A question about a RF Differential RF Amplifier (AD8325)

A question about a RF Differential RF Amplifier (AD8352)

Hi all,
My question is about the matching for a Differential RF Amplifier.
From the AD8352 datasheet, we can see that the input matching circuit is used to provide the input impedance match for a 50ohm system. I think the reason is for maxium power transfer for the amplifier input. When those energy meets the amplifier's high input resistance, the current will be changed to voltage.

But, when AD8352 is connected to a load, the output matching circuit can not be found between the load and amplifier's output impedance. I don't why. Without it, the energy will loss.

BTW, AD8352 input impedance is 3000ohm(+j0.9pF), output impedance is 100ohm(+3pF). The load is 200ohm or 1000ohm. If AD8325 drives AD9445 (a ADC), the AD9445 presents approximately 2 kΩ in parallel with 5 pF/differential load to the AD8352.

If the frequency is not too high, there will be a reflection but it can be neglected because of low output impedance of the amplifier.If you drive this amplifier sufficently
high (because the gain is quite high), the output swing will be rail to rail-or close to- and this will be quite proper level or ADC..
That's why, if the operating frequency is not too high, a matching network is not necessary..
But for input side, a matching network is necessary because input signal will-generally-be low and therefore maximum energy must be transferred into amplifier.
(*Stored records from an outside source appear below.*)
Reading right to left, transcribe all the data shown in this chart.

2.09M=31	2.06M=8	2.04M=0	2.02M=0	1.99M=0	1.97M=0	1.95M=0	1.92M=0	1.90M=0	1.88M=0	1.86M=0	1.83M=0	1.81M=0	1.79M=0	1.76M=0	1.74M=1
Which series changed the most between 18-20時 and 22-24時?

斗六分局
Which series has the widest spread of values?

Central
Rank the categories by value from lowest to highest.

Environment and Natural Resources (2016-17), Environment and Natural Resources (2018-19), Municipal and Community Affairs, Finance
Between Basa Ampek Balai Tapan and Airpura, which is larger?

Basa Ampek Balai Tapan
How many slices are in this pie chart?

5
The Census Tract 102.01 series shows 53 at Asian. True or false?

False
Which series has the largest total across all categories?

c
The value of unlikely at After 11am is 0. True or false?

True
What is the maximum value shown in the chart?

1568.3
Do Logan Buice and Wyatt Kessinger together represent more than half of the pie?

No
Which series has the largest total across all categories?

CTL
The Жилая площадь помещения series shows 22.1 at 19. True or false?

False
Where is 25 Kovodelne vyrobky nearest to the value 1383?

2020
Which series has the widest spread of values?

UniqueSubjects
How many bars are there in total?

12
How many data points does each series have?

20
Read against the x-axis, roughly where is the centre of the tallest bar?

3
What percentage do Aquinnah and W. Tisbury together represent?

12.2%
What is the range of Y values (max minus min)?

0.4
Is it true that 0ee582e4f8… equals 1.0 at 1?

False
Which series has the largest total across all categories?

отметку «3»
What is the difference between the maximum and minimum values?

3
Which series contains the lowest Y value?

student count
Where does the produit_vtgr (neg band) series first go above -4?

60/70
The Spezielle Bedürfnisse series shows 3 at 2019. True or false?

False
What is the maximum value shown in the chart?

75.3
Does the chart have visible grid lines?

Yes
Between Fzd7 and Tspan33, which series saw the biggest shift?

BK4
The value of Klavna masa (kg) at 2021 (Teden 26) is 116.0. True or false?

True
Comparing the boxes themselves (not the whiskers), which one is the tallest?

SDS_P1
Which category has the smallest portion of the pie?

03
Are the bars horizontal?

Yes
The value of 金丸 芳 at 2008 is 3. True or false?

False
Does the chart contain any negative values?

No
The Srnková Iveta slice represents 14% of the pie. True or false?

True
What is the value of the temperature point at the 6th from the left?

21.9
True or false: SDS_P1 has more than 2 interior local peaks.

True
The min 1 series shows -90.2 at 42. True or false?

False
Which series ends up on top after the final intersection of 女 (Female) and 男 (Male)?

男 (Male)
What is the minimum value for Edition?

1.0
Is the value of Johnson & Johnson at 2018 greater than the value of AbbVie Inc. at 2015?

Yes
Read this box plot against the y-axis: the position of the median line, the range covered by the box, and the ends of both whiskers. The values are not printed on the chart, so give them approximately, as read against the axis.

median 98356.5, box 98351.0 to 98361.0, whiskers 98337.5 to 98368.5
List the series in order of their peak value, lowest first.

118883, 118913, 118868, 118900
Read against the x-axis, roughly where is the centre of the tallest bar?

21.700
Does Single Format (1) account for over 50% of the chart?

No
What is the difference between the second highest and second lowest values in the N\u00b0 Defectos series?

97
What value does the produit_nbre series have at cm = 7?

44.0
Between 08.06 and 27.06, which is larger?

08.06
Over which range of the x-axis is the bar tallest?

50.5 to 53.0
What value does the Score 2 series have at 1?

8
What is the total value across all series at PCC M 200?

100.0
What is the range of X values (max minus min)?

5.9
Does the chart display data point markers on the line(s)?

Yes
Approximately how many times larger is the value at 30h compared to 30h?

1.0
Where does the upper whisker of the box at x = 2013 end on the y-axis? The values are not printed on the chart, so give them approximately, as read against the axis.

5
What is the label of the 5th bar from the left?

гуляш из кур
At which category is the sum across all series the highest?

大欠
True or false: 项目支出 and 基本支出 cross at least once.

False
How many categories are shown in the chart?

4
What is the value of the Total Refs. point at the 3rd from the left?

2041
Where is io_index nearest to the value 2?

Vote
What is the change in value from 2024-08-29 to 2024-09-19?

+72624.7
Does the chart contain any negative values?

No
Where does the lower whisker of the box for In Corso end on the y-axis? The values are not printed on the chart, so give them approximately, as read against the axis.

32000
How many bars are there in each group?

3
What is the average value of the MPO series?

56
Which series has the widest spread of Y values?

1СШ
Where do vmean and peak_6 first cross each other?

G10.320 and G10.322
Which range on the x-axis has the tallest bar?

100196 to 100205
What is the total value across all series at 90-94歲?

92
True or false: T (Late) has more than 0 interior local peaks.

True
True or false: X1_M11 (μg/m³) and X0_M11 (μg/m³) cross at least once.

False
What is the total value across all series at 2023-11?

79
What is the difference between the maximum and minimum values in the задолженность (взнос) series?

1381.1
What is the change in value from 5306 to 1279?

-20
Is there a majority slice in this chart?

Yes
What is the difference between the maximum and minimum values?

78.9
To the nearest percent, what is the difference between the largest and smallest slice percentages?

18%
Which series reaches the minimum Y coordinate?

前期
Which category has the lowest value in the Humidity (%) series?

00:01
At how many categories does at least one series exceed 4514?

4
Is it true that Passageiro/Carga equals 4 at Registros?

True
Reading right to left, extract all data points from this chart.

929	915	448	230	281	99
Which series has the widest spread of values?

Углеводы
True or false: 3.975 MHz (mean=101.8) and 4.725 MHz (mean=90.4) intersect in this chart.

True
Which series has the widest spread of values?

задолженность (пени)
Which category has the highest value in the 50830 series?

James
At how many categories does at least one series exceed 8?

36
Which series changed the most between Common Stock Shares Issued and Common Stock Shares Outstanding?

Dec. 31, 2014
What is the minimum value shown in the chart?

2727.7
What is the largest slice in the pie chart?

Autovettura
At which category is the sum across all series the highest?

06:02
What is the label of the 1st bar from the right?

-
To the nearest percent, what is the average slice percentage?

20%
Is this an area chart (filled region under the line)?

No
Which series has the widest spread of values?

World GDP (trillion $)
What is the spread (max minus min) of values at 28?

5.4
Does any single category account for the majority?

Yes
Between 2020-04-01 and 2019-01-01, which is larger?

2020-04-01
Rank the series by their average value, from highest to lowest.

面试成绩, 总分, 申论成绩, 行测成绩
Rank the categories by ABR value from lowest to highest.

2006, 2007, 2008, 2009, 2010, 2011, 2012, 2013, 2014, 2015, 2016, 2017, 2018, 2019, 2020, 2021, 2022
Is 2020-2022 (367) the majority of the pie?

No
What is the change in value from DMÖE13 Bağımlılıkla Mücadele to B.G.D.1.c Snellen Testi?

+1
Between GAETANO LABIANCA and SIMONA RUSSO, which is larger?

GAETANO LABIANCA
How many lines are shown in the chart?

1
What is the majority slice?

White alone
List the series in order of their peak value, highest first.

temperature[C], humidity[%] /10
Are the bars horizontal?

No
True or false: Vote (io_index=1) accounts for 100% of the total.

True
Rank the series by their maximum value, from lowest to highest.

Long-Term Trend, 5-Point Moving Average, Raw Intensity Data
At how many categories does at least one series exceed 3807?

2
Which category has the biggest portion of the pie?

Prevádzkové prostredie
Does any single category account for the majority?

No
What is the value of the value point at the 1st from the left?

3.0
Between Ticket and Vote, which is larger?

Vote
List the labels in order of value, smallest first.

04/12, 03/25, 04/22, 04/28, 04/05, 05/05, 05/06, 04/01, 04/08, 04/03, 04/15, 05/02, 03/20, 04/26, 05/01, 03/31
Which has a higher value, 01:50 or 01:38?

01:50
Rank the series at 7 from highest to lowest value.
Thank you for your reply. I still have some other questions... Please hlep.
If I use AD8352 to work as a RF gain block. It seems that it just amplifies voltage for its high input impedance (3000Ω) and low output impedance (100Ω), if it is connected to a high-resistance load (e.g. 200Ω or 1000Ω). Is that right ?

Assuming that it can work at 2GHz to as a RF gain block, whether the output matching circuit is needed for this frequency ?
Because I want a 2-GHz Voltage Amplifier (or voltage gain block), whose input and output current can be reduced to “minimum” (almost zero).

jianke said:

Thank you for your reply. I still have some other questions... Please hlep.
If I use AD8352 to work as a RF gain block. It seems that it just amplifies voltage for its high input impedance (3000Ω) and low output impedance (100Ω), if it is connected to a high-resistance load (e.g. 200Ω or 1000Ω). Is that right ?

Assuming that it can work at 2GHz to as a RF gain block, whether the output matching circuit is needed for this frequency ?
Because I want a 2-GHz Voltage Amplifier (or voltage gain block), whose input and output current can be reduced to “minimum” (almost zero).

Click to expand...

If you work 2GHz, you can not work with this amplifier because bandwidths of these kind of amplifiers don't reach to 2GHz..Except some special and custom designed structures but not standard products..
If you wanna drive an ADC at that frequency, you should use low noise RF amplifiers and design of this circuit will take some paying of attention.